WORK ORDER: Pull every line with "pencil" from the data.

=== THE INPUT ===

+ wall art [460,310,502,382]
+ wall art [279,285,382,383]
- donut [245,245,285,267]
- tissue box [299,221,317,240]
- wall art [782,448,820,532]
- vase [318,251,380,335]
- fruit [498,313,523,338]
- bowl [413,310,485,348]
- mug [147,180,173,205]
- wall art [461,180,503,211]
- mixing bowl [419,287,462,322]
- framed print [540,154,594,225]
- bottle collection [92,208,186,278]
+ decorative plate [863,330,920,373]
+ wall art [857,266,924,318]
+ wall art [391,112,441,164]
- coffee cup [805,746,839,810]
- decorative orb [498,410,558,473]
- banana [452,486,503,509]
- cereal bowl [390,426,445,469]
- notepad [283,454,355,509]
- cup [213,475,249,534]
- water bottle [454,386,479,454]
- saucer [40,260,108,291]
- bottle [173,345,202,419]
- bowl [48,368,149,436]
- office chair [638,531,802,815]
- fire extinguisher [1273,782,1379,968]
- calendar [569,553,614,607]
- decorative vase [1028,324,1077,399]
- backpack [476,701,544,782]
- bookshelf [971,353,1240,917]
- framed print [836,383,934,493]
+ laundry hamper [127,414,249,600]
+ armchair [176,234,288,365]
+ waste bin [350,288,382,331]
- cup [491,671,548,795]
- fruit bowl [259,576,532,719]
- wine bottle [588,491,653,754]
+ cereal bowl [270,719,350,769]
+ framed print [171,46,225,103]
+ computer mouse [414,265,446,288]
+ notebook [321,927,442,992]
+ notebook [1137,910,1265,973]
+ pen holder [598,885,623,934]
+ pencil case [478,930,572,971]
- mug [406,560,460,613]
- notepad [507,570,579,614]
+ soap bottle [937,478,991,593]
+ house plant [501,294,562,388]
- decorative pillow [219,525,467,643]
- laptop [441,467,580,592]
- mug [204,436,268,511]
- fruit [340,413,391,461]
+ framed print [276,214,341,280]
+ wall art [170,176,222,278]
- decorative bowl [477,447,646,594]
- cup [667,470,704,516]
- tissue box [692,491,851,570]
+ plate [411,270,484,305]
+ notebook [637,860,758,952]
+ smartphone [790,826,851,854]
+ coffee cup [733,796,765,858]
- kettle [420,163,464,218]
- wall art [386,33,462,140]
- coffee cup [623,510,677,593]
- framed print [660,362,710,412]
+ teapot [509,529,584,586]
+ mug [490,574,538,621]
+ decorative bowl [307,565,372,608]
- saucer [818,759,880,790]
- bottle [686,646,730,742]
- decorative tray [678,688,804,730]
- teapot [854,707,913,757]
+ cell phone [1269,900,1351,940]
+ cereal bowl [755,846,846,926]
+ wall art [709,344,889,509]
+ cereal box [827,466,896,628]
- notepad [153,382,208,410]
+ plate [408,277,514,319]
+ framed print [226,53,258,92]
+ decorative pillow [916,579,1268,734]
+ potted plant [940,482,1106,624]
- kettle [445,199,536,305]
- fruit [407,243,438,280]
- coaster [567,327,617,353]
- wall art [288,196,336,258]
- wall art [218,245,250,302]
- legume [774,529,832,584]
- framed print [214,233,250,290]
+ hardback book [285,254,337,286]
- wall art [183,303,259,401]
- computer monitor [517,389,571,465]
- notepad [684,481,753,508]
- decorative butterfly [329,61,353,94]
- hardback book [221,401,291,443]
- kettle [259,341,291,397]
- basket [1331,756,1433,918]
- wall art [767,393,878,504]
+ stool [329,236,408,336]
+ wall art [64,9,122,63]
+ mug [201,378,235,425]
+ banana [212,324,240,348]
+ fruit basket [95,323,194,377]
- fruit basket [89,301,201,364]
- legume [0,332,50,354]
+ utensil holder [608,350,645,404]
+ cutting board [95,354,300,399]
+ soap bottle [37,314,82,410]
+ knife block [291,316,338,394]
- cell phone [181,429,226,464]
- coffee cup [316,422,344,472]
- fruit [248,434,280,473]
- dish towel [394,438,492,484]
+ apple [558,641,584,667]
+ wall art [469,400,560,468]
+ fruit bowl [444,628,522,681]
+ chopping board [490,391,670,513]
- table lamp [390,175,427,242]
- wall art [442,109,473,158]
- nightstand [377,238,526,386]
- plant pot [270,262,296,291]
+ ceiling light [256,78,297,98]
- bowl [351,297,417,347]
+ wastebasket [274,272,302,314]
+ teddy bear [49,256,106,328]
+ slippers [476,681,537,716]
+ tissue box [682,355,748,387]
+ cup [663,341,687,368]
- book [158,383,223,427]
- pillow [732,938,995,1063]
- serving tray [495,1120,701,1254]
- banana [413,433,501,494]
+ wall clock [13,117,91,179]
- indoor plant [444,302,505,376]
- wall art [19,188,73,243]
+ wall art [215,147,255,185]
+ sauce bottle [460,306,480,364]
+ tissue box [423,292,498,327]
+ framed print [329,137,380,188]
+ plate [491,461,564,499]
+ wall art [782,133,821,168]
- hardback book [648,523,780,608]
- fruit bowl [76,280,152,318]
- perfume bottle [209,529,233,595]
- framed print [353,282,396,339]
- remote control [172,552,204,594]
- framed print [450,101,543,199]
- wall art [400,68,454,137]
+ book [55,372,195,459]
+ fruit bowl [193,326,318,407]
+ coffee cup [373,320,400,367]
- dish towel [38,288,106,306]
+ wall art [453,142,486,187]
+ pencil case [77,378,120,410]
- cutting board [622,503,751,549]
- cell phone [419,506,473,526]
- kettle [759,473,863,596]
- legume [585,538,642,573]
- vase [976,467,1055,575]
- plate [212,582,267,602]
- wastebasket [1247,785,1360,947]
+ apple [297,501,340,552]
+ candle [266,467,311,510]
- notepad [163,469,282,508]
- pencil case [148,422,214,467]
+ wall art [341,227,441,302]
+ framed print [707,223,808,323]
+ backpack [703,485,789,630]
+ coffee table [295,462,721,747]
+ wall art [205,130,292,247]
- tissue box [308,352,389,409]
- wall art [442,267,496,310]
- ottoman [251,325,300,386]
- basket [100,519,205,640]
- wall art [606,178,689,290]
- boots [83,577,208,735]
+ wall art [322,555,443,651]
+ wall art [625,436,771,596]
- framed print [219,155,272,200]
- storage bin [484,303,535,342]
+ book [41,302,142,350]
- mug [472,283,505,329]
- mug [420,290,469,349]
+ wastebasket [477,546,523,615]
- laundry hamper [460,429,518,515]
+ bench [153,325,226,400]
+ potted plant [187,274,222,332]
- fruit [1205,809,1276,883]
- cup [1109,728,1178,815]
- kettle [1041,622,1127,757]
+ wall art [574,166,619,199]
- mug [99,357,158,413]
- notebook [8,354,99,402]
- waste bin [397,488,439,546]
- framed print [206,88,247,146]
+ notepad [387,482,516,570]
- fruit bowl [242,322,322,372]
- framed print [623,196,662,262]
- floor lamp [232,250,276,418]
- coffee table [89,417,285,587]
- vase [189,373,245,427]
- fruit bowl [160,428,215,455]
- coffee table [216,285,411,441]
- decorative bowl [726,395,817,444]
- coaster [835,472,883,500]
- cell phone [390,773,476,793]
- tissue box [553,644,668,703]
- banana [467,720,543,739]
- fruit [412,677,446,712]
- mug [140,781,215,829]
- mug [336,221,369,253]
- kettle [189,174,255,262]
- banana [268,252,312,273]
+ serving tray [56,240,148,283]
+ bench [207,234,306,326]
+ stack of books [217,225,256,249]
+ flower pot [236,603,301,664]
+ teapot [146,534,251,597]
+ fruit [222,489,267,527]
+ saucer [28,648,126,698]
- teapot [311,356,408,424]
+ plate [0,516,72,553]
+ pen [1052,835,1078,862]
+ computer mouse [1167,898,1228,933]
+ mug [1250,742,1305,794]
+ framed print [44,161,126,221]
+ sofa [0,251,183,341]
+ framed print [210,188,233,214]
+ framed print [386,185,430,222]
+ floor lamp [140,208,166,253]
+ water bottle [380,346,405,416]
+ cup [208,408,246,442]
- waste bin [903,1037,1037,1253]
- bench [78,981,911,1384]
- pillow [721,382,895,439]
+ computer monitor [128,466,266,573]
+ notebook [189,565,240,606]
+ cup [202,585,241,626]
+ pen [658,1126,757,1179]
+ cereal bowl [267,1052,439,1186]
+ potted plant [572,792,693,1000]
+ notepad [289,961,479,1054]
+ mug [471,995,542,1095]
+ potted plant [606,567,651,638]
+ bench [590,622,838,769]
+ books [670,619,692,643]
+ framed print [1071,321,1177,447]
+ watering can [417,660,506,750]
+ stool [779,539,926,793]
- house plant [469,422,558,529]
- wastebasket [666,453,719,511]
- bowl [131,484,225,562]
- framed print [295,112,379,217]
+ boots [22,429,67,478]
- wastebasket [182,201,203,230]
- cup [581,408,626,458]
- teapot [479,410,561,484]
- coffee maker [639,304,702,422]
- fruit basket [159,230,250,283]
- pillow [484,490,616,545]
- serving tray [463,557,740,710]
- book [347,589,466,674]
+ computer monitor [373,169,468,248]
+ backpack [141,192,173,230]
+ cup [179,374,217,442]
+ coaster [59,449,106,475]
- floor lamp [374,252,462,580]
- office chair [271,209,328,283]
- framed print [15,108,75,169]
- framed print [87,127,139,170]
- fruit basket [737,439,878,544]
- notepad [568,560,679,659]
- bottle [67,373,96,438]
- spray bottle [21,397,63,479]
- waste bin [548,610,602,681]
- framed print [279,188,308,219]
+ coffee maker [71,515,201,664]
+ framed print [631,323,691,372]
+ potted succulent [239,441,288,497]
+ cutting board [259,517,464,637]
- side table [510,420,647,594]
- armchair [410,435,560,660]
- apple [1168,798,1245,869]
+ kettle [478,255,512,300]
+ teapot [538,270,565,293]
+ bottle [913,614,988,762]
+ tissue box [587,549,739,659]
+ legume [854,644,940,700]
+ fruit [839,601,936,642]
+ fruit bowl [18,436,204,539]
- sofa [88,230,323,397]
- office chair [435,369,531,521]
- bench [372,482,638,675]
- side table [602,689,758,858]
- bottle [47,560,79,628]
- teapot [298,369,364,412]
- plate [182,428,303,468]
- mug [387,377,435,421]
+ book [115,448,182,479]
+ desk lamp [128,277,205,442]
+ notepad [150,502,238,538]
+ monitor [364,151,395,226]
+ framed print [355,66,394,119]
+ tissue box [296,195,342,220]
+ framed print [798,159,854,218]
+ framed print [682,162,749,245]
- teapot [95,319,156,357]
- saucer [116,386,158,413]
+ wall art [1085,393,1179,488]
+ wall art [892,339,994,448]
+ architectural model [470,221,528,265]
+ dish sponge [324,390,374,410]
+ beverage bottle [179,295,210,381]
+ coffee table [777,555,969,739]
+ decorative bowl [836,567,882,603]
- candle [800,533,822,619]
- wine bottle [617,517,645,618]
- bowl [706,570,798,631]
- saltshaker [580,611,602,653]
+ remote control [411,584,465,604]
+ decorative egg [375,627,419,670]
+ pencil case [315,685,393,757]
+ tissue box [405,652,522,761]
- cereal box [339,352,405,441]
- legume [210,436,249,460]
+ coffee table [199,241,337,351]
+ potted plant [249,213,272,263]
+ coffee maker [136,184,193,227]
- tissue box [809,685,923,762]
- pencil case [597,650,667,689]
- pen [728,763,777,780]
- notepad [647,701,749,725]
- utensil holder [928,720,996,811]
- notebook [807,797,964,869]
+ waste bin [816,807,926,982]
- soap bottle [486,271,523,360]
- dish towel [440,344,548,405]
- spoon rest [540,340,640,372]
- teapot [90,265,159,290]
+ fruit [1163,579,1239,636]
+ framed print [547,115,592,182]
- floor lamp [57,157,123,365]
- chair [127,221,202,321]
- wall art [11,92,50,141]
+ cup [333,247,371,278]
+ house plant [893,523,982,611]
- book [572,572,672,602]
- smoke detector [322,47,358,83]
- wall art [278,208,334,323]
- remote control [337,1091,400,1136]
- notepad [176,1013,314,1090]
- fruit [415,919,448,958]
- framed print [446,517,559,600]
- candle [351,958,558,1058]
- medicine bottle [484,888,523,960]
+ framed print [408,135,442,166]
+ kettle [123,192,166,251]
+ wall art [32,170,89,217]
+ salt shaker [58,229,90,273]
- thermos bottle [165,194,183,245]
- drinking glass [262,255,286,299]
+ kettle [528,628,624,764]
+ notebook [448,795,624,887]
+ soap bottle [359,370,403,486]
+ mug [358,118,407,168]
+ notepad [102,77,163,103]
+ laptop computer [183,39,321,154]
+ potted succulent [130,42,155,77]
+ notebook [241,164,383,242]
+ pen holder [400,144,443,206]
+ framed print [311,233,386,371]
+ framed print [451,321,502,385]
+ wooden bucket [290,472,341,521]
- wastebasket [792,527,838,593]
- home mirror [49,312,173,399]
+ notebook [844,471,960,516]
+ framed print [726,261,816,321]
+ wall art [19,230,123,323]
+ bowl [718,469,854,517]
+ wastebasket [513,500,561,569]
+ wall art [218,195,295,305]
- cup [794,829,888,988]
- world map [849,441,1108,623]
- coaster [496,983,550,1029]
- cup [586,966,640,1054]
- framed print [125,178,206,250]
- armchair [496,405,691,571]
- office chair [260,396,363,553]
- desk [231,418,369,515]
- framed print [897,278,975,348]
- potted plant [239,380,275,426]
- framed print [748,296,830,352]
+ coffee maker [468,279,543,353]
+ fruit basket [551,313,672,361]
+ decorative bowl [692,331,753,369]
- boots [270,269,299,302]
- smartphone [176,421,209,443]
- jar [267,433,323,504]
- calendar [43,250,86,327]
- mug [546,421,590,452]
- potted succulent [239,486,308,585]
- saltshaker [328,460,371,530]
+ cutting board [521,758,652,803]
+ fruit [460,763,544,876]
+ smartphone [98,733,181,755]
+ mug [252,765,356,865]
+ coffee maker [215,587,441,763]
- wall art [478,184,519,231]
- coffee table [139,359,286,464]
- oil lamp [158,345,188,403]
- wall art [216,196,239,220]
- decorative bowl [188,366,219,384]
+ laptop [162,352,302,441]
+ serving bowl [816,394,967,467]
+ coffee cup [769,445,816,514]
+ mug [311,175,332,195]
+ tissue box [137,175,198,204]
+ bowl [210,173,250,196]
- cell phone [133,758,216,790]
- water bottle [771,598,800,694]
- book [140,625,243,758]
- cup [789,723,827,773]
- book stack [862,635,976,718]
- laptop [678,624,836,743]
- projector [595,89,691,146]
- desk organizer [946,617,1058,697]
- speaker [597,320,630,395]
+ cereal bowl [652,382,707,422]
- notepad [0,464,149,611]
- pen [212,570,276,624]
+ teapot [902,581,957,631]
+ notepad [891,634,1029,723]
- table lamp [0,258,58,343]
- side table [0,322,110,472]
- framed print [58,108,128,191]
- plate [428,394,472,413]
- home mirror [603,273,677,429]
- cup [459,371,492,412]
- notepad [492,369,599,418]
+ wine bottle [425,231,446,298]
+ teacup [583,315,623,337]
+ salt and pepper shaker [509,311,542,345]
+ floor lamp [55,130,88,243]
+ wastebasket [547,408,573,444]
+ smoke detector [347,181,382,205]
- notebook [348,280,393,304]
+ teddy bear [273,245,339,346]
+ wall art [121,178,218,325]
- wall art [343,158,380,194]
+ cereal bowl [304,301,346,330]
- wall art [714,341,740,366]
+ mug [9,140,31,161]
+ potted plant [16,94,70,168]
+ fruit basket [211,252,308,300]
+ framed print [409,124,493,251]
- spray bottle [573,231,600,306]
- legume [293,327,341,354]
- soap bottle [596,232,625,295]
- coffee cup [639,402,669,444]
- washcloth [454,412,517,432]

===

SOLUTION TO THIS TASK:
+ pencil case [478,930,572,971]
+ pencil case [77,378,120,410]
- pencil case [148,422,214,467]
+ pencil case [315,685,393,757]
- pencil case [597,650,667,689]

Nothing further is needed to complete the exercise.